En un despliegue de eficiencia que dejaría pálidos a los relojeros suizos, el Gran Mecanismo del Bienestar ha iniciado su ritual bimestral. La máquina estatal, aceitada con burocracia pura, comienza a escupir monedas según el sagrado orden del abecedario.
La dignidad, ahora cuantificada en pesos y centavos, llega por orden de apellido. ¿Es usted un ‘H’, una ‘I’? Su día de gracia es hoy. Los ‘Z’ deberán cultivar la paciencia hasta el día 28, demostrando que la virtud ciudadana se mide en capacidad de espera.
“El recurso se entrega mediante depósito directo… sin trámites adicionales”
¡Milagro moderno! El Estado logra transferir lo que es suyo hacia donde debe estar, y lo celebra como acto de generosidad sublime. La pensión para ancianos (6,400 pesos) convive en armonía numérica con la de mujeres (3,100) y discapacitados (3,300). Una jerarquía precisa donde cada grupo social encuentra su lugar decimal en el gran esquema.

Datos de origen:
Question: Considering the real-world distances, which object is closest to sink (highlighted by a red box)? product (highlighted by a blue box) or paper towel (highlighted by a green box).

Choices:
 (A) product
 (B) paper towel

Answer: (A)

---

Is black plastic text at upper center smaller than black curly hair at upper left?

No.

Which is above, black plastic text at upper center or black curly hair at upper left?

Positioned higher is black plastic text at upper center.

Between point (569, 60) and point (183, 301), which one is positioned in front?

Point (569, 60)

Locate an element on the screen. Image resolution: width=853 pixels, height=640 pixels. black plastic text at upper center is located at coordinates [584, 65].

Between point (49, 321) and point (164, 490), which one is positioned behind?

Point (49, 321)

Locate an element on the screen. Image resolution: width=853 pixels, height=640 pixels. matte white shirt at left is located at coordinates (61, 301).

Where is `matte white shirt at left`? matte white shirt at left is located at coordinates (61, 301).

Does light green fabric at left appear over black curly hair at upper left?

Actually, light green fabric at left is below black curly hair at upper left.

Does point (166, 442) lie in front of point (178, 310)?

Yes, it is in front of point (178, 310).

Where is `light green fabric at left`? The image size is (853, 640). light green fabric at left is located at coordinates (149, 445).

# [PRUÉBALO]
Sigue escribiendo el texto sobre el pago de las pensiones por orden de apellido, a partir de donde termina. Los registros vienen de otra fuente, no del texto.

# [RESPUESTA ESPERADA]
Madres solteras: 1,650 pesos. La matemática del cuidado se reduce a una cifra que ni Swift hubiera osado imaginar en sus Viajes de Gulliver.
Cada letra tiene su día asignado en este calendario litúrgico laico. Los ‘C’ disfrutan de dos días (7 y 8 de enero), privilegio alfabético que los ‘B’ jamás conocerán. Los ‘M’ también gozan de extensión festiva. ¿Será que ciertas consonantes son más ciudadanas que otras?
Al final del ritual, cuando la ‘Z’ reciba su parte, el ciclo se cerrará. Hasta el próximo bimestre, cuando el Gran Alfabeto del Bienestar vuelva a girar sus engranajes, repartiendo no solo pesos, sino también la ilusión metódica de un orden perfecto.